As an intellectual object, a book is prototypically a composition of such great length that it takes a considerable investment of time to compose and a still considerable, though not so extensive, investment of time to read.This sense of book has a restricted and an unrestricted sense.Tags: Purpose Of A Thesis AbstractRomeo And Juliet Persuasive EssayBoast Essay About YourselfIgcse Biology CourseworkWrite 3rd Person EssayBusiness Research ThesisApa Style Papers For SaleGood Topics To Write An Argumentative Essay OnBusiness Strategy Plans
In the restricted sense, a book is a self-sufficient section or part of a longer composition, a usage that reflects the fact that, in antiquity, long works had to be written on several scrolls, and each scroll had to be identified by the book it contained.
So, for instance, each part of Aristotle's Physics is called a book, as of course, the Bible encompasses many different books.
A book is much easier to read, to find a page that you want, and to flip through. The Christian authors may also have wanted to distinguish their writings from the pagan and Judaic texts written on scrolls.
In addition, some metal books were made, that required smaller pages of metal, instead of an impossibly long, unbending scroll of metal.

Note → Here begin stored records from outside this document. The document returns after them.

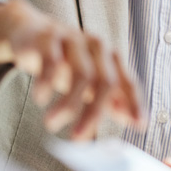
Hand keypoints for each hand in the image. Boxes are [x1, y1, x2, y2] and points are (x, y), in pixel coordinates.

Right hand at [0, 0, 142, 139]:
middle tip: (78, 137)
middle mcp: (98, 47)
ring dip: (67, 104)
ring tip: (51, 123)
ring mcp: (74, 40)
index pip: (128, 83)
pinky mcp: (48, 37)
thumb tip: (134, 122)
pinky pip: (51, 60)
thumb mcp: (91, 81)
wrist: (31, 33)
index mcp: (112, 58)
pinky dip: (47, 81)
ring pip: (80, 74)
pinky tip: (41, 98)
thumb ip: (112, 100)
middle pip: (105, 81)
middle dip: (94, 112)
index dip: (135, 104)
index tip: (139, 126)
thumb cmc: (67, 61)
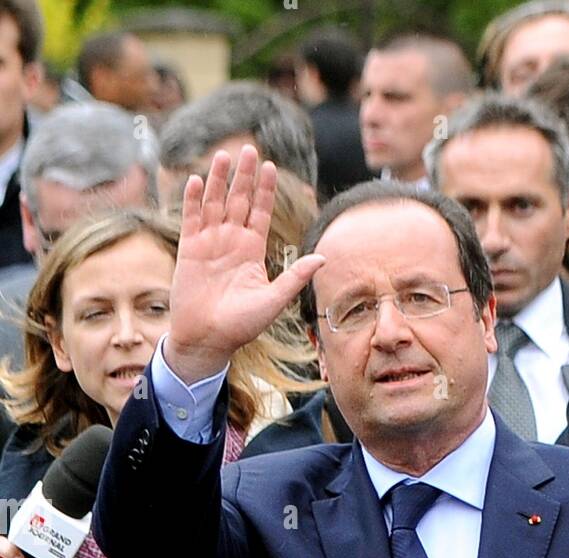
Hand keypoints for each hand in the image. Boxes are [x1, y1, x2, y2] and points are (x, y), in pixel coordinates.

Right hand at [166, 144, 325, 382]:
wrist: (208, 339)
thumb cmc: (242, 326)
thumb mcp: (274, 300)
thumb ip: (295, 277)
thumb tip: (323, 258)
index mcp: (252, 250)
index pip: (260, 212)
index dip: (265, 190)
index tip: (271, 166)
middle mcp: (231, 242)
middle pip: (239, 200)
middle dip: (245, 176)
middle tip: (250, 149)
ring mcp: (209, 243)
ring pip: (214, 203)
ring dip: (218, 180)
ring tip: (223, 156)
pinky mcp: (189, 249)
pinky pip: (191, 218)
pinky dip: (193, 199)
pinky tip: (196, 179)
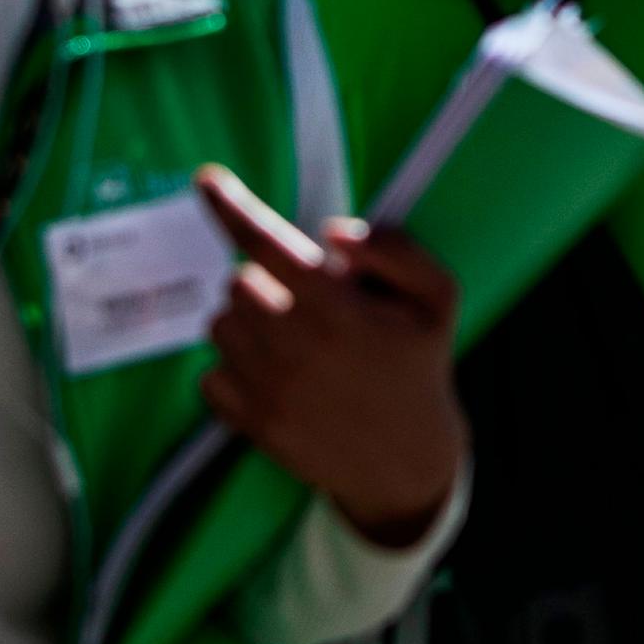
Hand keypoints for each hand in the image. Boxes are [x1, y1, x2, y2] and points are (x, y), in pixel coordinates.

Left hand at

Books can consist only of drawings, engravings, or photographs, or such things as crossword puzzles or cut-out dolls.
In a physical book, the pages can be left blank or can feature an abstract set of lines as support for on-going entries, i.e., an account book, an appointment book, a log book, an autograph book, a notebook, a diary or day book, or a sketchbook.The more modern codex book format form took over the Roman world by late antiquity, but the scroll format persisted much longer in Asia. 636) explained the then-current relation between codex, book and scroll in his Etymologiae (VI.13): "A codex is composed of many books; a book is of one scroll.It is called codex by way of metaphor from the trunks (codex) of trees or vines, as if it were a wooden stock, because it contains in itself a multitude of books, as it were of branches." Modern usage differs.According to Herodotus (History ), the Phoenicians brought writing and papyrus to Greece around the 10th or 9th century BC.The Greek word for papyrus as writing material (biblion) and book (biblos) come from the Phoenician port town Byblos, through which papyrus was exported to Greece.), which originally meant a slice or piece and from there began to denote "a roll of papyrus".Tomus was used by the Latins with exactly the same meaning as volumen (see also below the explanation by Isidore of Seville).Whether made from papyrus, parchment, or paper, scrolls were the dominant form of book in the Hellenistic, Roman, Chinese, Hebrew, and Macedonian cultures.Clay tablets were flattened and mostly dry pieces of clay that could be easily carried, and impressed with a stylus.They were used as a writing medium, especially for writing in cuneiform, throughout the Bronze Age and well into the Iron Age.As a physical object, a book is a stack of usually rectangular pages (made of papyrus, parchment, vellum, or paper) oriented with one edge tied, sewn, or otherwise fixed together and then bound to the flexible spine of a protective cover of heavier, relatively inflexible material.The technical term for this physical arrangement is codex (in the plural, codices).